I love Mark Bittman’s How to Cook Everything. I use that book prodigiously while cooking, and could not find it more helpful. However, while I have nothing but respect for his ability to communicate the culinary arts, I must draw the line at agreement with his recent opinion on domestic food policy.
What upset Bittman is Oxfam’s Good Enough To Eat index. According to the results of this dietary analysis of 125 countries, while America performs well in food quality and affordability, we are sixth to last in healthy eating if you consider our rampant rates of diabetes and obesity. Now, this is pretty atrocious. However, when the countries with the lowest rates include Rwanda, Cambodia, and Laos, I think we can all agree that Bittman presents the results in a skewed manner to overemphasize American malnutrition, which at least involves nutrients of some kind.
It’s a threefold problem: what we actually process from healthy food is less than we might think, purchases made with food stamps aren’t limited to healthy food, and much of the public remains ignorant about how bad it is to eat junk. These problems, Bittman opines, would all go away if we simply had “an official government policy or agency responsible for coordinating and assuring that the nation’s investment in food and agriculture is for a nourishing and healthful food supply.”
Well, that escalated quickly.
Now, a kale and quinoa salad admittedly costs more than dinner at Taco Bell, and lack as certain high fructose corn syrup infused kick. Healthy food costs more because it substitutes “labor and intensive management for chemicals, the health and environmental costs of which are born by society.” High costs give those on food stamps an extra push towards the cheaper, tastier option. Who wants to cough up $4.00 for a bag of leaves? Moreover, as Roosevelt Institute fellow Lauren Servin argues, the American Farm Bill has provided an economic incentive to produce huge quantities of corn, foundational to processed foods, ethanol, and fuel — we subsidize poor food choices. As for educating the masses, it’s odd that our educational system has failed us here, considering the luck it has had in teaching math and literacy. We could always add it to the common core.
After observing the failure of the federal programs to control the purchases of its welfare beneficiaries, how about instead we subsidize farms that produce wholesome, rather than lucrative, crops?
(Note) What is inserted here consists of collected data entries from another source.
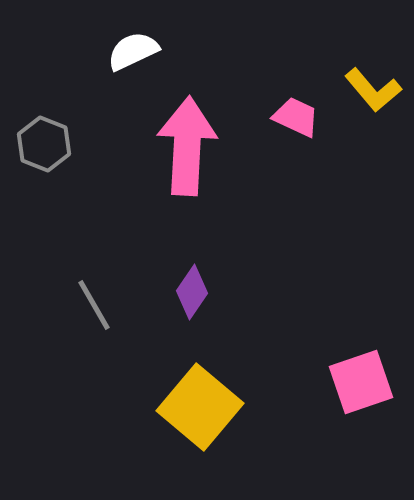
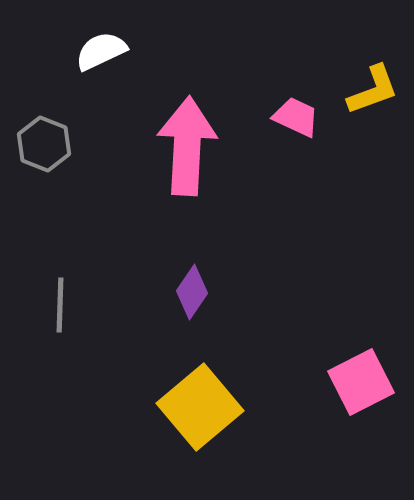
white semicircle: moved 32 px left
yellow L-shape: rotated 70 degrees counterclockwise
gray line: moved 34 px left; rotated 32 degrees clockwise
pink square: rotated 8 degrees counterclockwise
yellow square: rotated 10 degrees clockwise
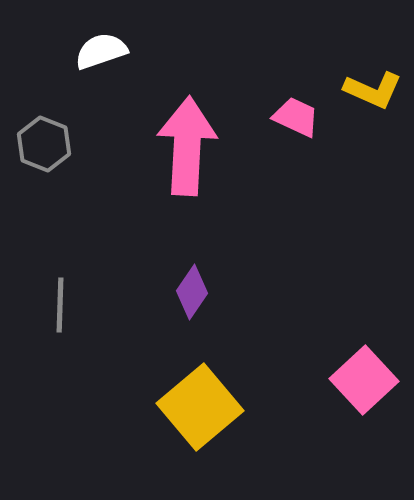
white semicircle: rotated 6 degrees clockwise
yellow L-shape: rotated 44 degrees clockwise
pink square: moved 3 px right, 2 px up; rotated 16 degrees counterclockwise
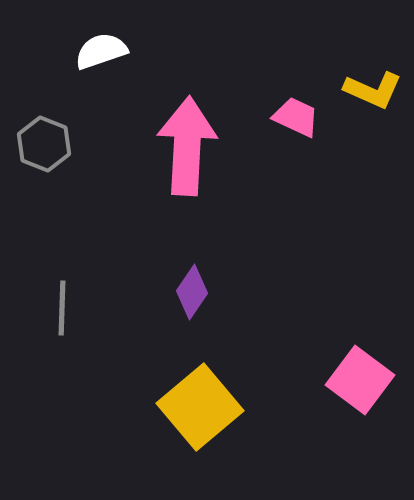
gray line: moved 2 px right, 3 px down
pink square: moved 4 px left; rotated 10 degrees counterclockwise
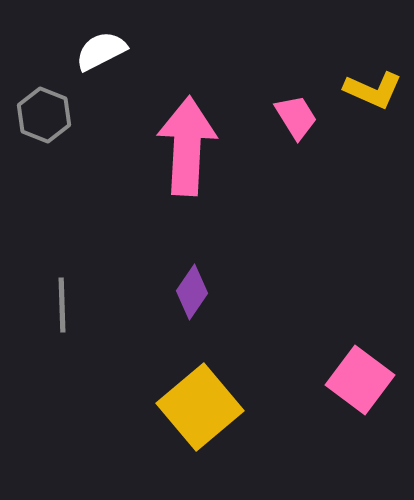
white semicircle: rotated 8 degrees counterclockwise
pink trapezoid: rotated 33 degrees clockwise
gray hexagon: moved 29 px up
gray line: moved 3 px up; rotated 4 degrees counterclockwise
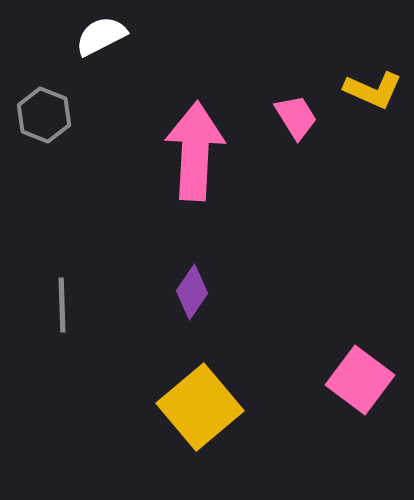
white semicircle: moved 15 px up
pink arrow: moved 8 px right, 5 px down
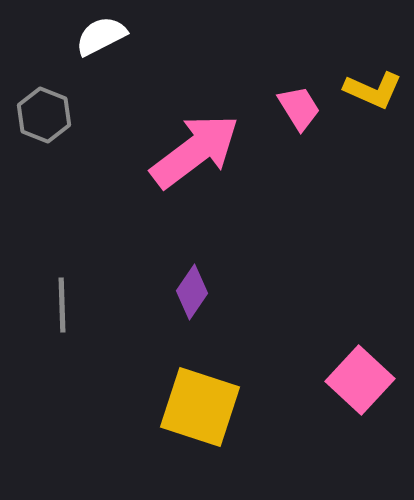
pink trapezoid: moved 3 px right, 9 px up
pink arrow: rotated 50 degrees clockwise
pink square: rotated 6 degrees clockwise
yellow square: rotated 32 degrees counterclockwise
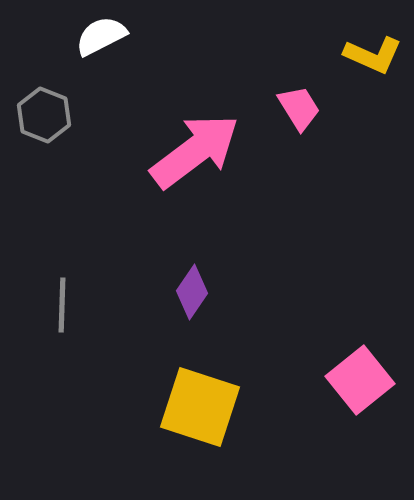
yellow L-shape: moved 35 px up
gray line: rotated 4 degrees clockwise
pink square: rotated 8 degrees clockwise
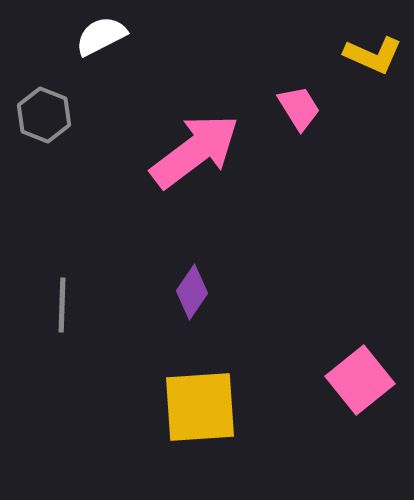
yellow square: rotated 22 degrees counterclockwise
Critiquing the government’s ability to insist that we remain at the table until every last bite of squash is finished, Bittman calls on the government to save us from its own failure by creating a new regulatory agency. Does this make any sense?
But if we insist that the government remain out of our bedrooms, that was hardly an invitation to join us at the table. In fact, these trends make one wonder who’s actually sitting at the table at all, when study after study has indicated a strong correlation between family meals and healthful eating, while government mandates have less evidence on their behalf. The problem of healthy eating touches on many political fields, from welfare to education to socialized medicine, where the government is already deeply entrenched in providing the answers for its citizens.
Ultimately, the failure of federal policies in agriculture and welfare have led Bittman to the absurd solution of a government agency to fix them. Rather than inviting the government to have further regulatory say in our lives, instead we could attempt the radical idea of letting free citizens act freely by getting the government out of food production and allowing the market to play out. Why not get rid of some of the ways the government is making us less healthy? The reality is, government subsidies have given us low-cost food, but at the price of encouraging a glut of unhealthy options, rather than encouraging us to pay farmers a fair wage for their effort. Would food costs go up under this model? Probably. But if you really want those fifteen burgers, no one is stopping you from spending money on them.
Will some people eat poorly, increasing their risk of obesity and diabetes? Of course. But the choice should be theirs to make, and we should support an economic model that allows the community, not the government to direct food production. Perhaps then, rather than a call for more governmental regulation, we would instead see opinions in the New York Times calling for greater self-regulation and self-education. Maybe people could start with one of Bittman’s wonderful cookbooks.